═══ TEXTO PARA REVISAR ═══

Hay semanas en las cuales elegir un tema para reflexionar es un suplicio. Ya sea porque no pasan cosas de interés o, todo lo contrario, uno no sabe que elegir. Y esta es una de esas últimas.
Primero y fundamental, estamos todavía supurando la amargura que nos dejó la eliminación que sufrimos en el mundial. Nuestro corazoncito celeste y blanco se había ilusionado, no precisamente como consecuencia del exitismo tan natural en estas tierras. Al contrario. Éramos espectadores de un equipo que regalaba buen fútbol. Por eso los cinco penales, que en Italia nos funcionaran tan bien, ahora nos dejan afuera. Una pregunta, ¿Qué nos deja este mundial? Una selección argentina que no se basó en figuras exitosas sino en el aceitado funcionamiento de un equipo. Es lo que debemos rescatar como modelo social. Cada día tenemos que recordar la lección de Pekerman: se hacen bien las cosas, se hace historia, solamente cuando todos nos sentimos parte de algo grande. Tal vez esta selección es la respuesta a aquello “inédito” que nos pedían nuestros obispos en la crisis del 2001.

═══ INFORMACIÓN PROPORCIONADA ═══

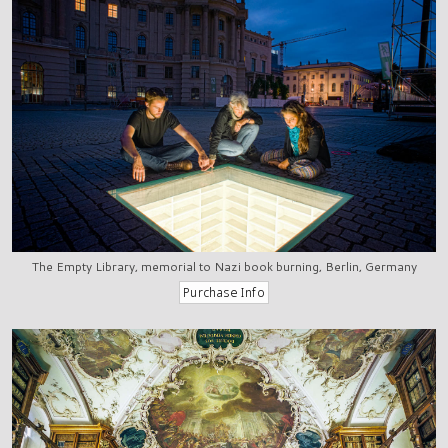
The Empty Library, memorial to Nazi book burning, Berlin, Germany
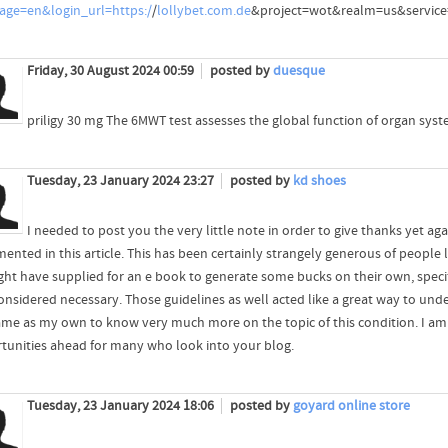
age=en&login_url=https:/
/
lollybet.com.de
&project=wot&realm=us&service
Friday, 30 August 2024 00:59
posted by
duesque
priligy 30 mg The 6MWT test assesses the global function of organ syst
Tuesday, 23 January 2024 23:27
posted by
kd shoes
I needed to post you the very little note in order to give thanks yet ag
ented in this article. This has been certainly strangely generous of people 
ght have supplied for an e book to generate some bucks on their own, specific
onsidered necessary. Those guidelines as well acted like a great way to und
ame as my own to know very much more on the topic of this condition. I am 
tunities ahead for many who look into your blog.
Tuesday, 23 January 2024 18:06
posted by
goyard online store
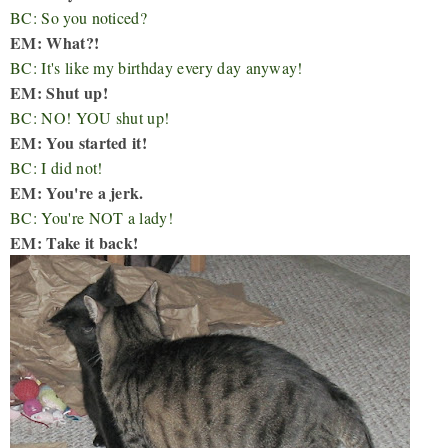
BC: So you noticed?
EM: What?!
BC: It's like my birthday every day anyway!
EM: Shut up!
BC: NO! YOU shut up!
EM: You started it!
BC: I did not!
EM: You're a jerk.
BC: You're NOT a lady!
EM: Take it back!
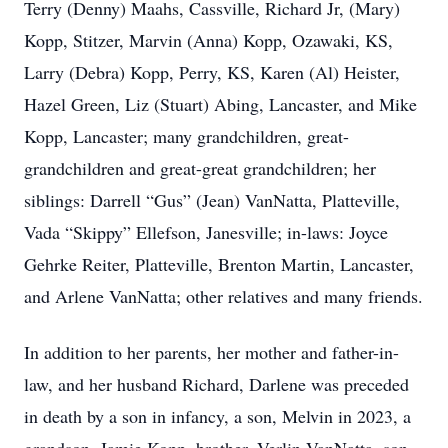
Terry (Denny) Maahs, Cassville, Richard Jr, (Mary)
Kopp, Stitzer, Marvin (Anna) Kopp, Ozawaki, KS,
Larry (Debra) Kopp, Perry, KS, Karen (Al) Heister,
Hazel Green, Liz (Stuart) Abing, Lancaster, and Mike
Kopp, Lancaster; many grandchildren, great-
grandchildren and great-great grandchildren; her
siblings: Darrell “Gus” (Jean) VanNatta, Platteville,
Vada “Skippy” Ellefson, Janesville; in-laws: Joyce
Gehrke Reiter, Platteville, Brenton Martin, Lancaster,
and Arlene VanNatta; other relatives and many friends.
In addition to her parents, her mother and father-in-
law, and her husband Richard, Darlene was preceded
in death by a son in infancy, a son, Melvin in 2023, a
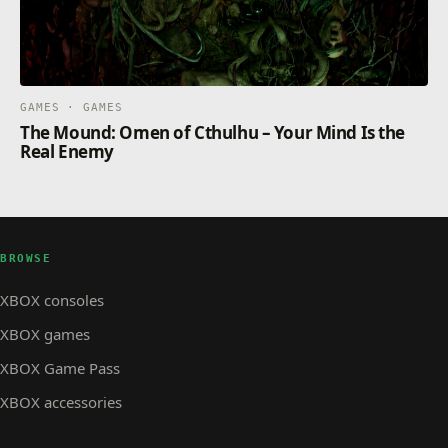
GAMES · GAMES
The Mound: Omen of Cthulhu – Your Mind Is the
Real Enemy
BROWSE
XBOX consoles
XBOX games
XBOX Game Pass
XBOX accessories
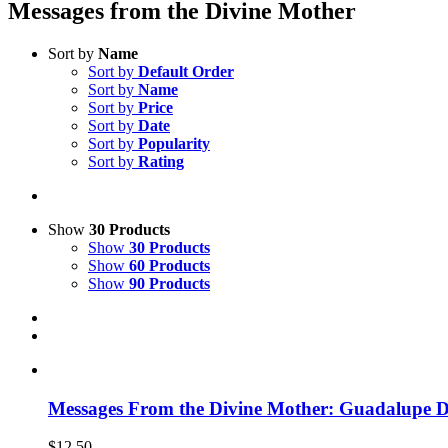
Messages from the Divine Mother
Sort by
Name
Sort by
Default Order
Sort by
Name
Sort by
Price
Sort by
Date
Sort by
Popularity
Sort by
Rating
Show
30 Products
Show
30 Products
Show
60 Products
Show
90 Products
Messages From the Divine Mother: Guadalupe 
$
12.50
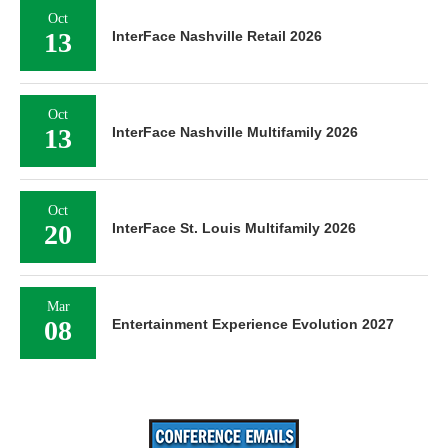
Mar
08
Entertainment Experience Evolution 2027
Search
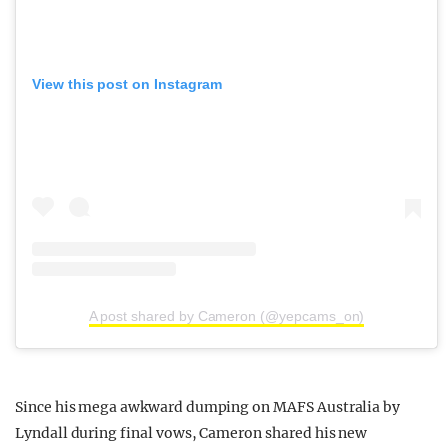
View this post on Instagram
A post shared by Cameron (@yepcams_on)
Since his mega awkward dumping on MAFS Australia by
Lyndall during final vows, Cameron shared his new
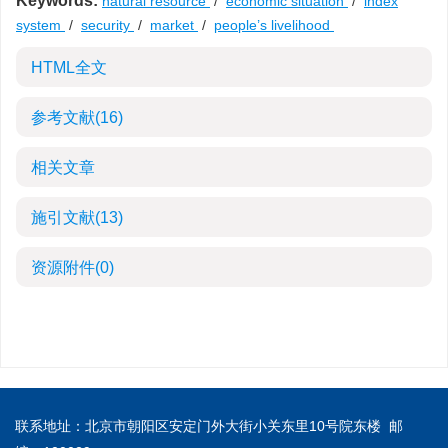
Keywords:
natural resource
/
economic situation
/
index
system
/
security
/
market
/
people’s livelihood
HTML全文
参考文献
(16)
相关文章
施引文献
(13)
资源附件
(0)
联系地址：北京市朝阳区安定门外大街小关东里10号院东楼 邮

═══
═══ INFORMACIÓN PROPORCIONADA ═══

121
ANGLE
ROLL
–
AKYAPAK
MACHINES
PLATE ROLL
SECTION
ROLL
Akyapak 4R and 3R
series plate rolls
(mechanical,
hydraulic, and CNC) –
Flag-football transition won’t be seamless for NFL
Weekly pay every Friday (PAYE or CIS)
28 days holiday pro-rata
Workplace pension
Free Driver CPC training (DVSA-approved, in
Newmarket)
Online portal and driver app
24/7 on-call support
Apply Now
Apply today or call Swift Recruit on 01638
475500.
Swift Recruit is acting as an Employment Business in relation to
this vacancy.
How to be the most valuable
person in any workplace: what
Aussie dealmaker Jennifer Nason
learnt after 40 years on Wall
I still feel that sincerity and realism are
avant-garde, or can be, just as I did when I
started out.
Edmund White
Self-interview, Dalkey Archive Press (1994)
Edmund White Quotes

═══

▶ [TAREAS A REALIZAR]:
A. Según el texto sobre el mundial, ¿qué lección de Pekerman hay que recordar cada día?
B. Prosigue el texto sobre el mundial a partir de su última oración.
El listado procede de una fuente distinta.

▶ [TUS RESPUESTAS]:
A. Que las cosas se hacen bien, y se hace historia, solamente cuando todos nos sentimos parte de algo grande.

B.
Terminado el mundial, recordamos la frese del filósofo: “Argentinos…¡a las cosas!” Y en estas “cosas cotidianas” hay algunas que no debemos dejar pasar de largo por su valor simbólico o por su incidencia en un futuro drástico.
Ya terminando la semana nos sale al encuentro la noticia del niño agredido por un compañero. Más allá de que se pueda tratar de un juego de niños de siete años con un final trágico. Mas allá de esto, nos encontramos con un síntoma de nuestra sociedad. Niños que hacen de la agresión una manera de diversión. Pero no sólo eso. También niños que son agredidos por sus padres, ya sea de manera física o psicológicas al abandonarlos a su suerte cuando se “encauza la propia vida” en la formación de nuevas parejas, en las cuales ellos no tienen cabida. También hoy tenemos que hablar de padres agredidos por sus hijos, niños o adolescentes. Y no sólo padres. Cuántos maestros y profesores heridos, estresados y enfermos por padecer la violencia de parte de sus alumnos y la incomprensión agresiva de los padres. Todo un panorama que no se arregla cambiando la Ley Federal de Educación. Todo un panorama que se va a solucionar cuando nos detengamos y pensemos en el mundo que construimos, en los valores que regalamos a las futuras generaciones.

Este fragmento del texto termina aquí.